A significant proportion of Hungarian companies are not aware of the environmental, social and governance (ESG) aspects they need to comply with, the biggest challenge for them is navigating the legislation and the lack of resources, according to an international survey published by Ernst&Young (EY).
EY examined the conditions of ethical operation in 2024 by interviewing a total of 5,464 employees and board members in 53 countries worldwide, including Hungary.
The survey revealed that 51% of Hungarian respondents have not even heard of ESG-related legislation or do not know its impact on their company's operations, which is worse than the Eastern European average of 40% and the global average of 35%.
The publication quoted Ákos Lukács, partner in EY's Climate Change and Sustainability Services business, as saying that the results show that many Hungarian companies still do not understand the legal obligations they face in terms of sustainable operations, which are essential for companies to enforce and are also important for gaining investor confidence.

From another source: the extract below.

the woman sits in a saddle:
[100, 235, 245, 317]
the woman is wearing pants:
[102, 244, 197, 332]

According to Ákos Lukács, the study also highlights the fact that domestic companies have not yet decided who is responsible for ESG compliance within their organization, although it is worth noting that the ESG law will oblige a number of companies to report their 2024 results as early as 2025.
Careful planning and development of sustainability reporting processes and high-quality reporting based on credible data will reduce the risk of fines and contribute to a company's reputation, thereby strengthening the trust of employees, regulators, customers and investors, EY said in a statement.